La personalizzazione che isola e il paradosso della cura su misura
Rendere ogni percorso unico può migliorare l’efficacia, ma indebolire la condivisione e il confronto che tengono insieme la pratica clinica.
Matteo Benevento
8/23/2024
La personalizzazione è diventata una parola chiave della medicina contemporanea. Terapie mirate, percorsi adattati, raccomandazioni costruite sui dati individuali promettono cure più efficaci e meno invasive. L’intelligenza artificiale (IA) rende questa promessa sempre più concreta, combinando informazioni cliniche, genetiche e comportamentali. Eppure, proprio mentre la cura si fa su misura, emerge un paradosso: la personalizzazione può isolare. Personalizzare significa riconoscere le differenze. Ma quando ogni percorso diventa unico, il rischio è perdere ciò che tiene insieme. La medicina non è solo un insieme di soluzioni individuali, ma anche una pratica condivisa, basata su confronti, esperienze comuni, criteri che permettono di orientarsi. L’IA tende a spingere verso micro-percorsi sempre più specifici. Utili, ma meno comparabili. In questo spazio, la condivisione si assottiglia. Dal punto di vista clinico, la personalizzazione estrema può rendere più difficile il confronto tra casi. Se ogni decisione è il risultato di una combinazione unica di variabili, diventa più complesso discutere alternative, apprendere dall’esperienza altrui, costruire sapere collettivo. Il rischio non è l’errore immediato, ma l’erosione di una memoria clinica condivisa.
Nel rapporto con il paziente, la personalizzazione può avere un doppio volto. Da un lato, aumenta il senso di essere visti e riconosciuti. Dall’altro, può generare solitudine. Se il percorso è così specifico da non essere confrontabile con quello di altri, il paziente può sentirsi senza riferimenti. La cura diventa precisa, ma meno narrabile. E senza narrazione, diventa più difficile attribuirle senso. Per i medici, questo scenario modifica il modo di apprendere. Si impara a gestire casi sempre più singolari, ma si rischia di perdere la capacità di riconoscere strutture comuni.

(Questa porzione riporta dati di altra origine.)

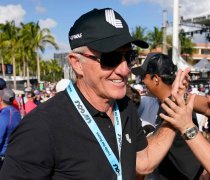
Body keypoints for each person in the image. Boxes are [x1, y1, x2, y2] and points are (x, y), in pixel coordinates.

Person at [0, 8, 179, 179]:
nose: (124, 70)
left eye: (129, 57)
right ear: (77, 64)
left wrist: (176, 110)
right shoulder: (40, 127)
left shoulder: (125, 107)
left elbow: (143, 162)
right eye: (111, 58)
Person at [132, 53, 203, 180]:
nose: (142, 81)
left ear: (156, 79)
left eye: (144, 76)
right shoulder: (158, 102)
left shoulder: (179, 105)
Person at [0, 88, 21, 169]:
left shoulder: (3, 116)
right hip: (12, 156)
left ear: (1, 99)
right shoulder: (17, 113)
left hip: (3, 159)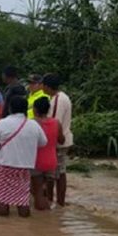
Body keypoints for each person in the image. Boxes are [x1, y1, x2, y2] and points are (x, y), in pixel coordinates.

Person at [0, 96, 48, 217]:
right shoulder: (33, 125)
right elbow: (43, 142)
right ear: (25, 109)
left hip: (4, 165)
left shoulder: (3, 123)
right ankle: (24, 227)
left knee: (2, 199)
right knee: (22, 199)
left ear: (10, 108)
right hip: (24, 167)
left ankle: (2, 228)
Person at [43, 74, 73, 207]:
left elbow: (55, 122)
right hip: (60, 139)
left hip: (58, 141)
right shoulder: (60, 98)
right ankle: (54, 200)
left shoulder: (58, 100)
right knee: (57, 172)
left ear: (47, 86)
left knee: (58, 173)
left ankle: (58, 201)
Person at [30, 97, 64, 211]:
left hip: (36, 161)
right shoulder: (56, 122)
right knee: (46, 192)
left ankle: (42, 221)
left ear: (35, 109)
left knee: (36, 192)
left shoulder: (32, 123)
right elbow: (61, 140)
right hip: (51, 162)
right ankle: (49, 210)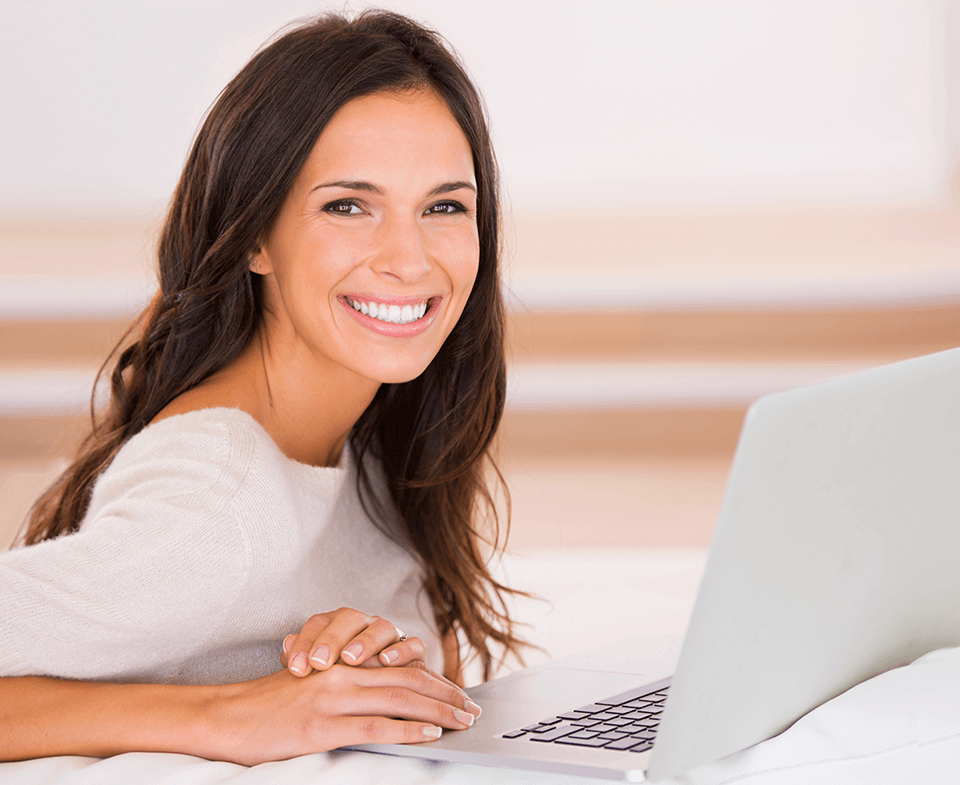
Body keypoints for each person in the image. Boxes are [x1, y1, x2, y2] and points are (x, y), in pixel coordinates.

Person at [0, 9, 527, 764]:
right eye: (348, 205)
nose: (409, 259)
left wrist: (379, 665)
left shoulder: (373, 434)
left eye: (444, 206)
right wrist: (226, 715)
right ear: (254, 234)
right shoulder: (219, 503)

La medicina, però, cresce anche per analogie, per confronti, per discussioni su ciò che è simile e ciò che è diverso. L’IA, enfatizzando l’unicità, può indebolire questo processo se non viene integrata con consapevolezza. E’ da considerarsi anche la dimensione organizzativa. Percorsi iper-personalizzati sono più difficili da sostenere nel tempo. Richiedono risorse, coordinamento, continuità. Se la personalizzazione non è accompagnata da una visione sistemica, rischia di diventare un privilegio per pochi o una promessa non mantenuta. La cura su misura, senza una struttura che la supporti, può trasformarsi in frammentazione. Il paradosso non sta nella personalizzazione in sé, ma nella sua assolutizzazione. Curare una persona non significa isolarla dal contesto. Significa adattare le scelte senza rompere i legami. L’IA può aiutare a riconoscere le differenze, ma non può costruire comunità di cura. Questo resta un compito umano e organizzativo. Nel lavoro quotidiano, il medico è chiamato a tenere insieme due esigenze: vedere l’individuo e restare dentro una pratica condivisa. Usare la personalizzazione come strumento, non come fine. Ricordare che anche una cura su misura ha bisogno di essere spiegata, confrontata, sostenuta da un senso comune. Forse la sfida più grande è questa: personalizzare senza isolare. Usare i dati per avvicinare, non per separare. L’intelligenza artificiale può rendere la medicina più precisa. Ma solo una medicina capace di restare collettiva può renderla davvero giusta. Curare su misura non significa curare da soli. Significa trovare il punto in cui l’unicità della persona incontra una pratica che resta condivisa, comprensibile e umana.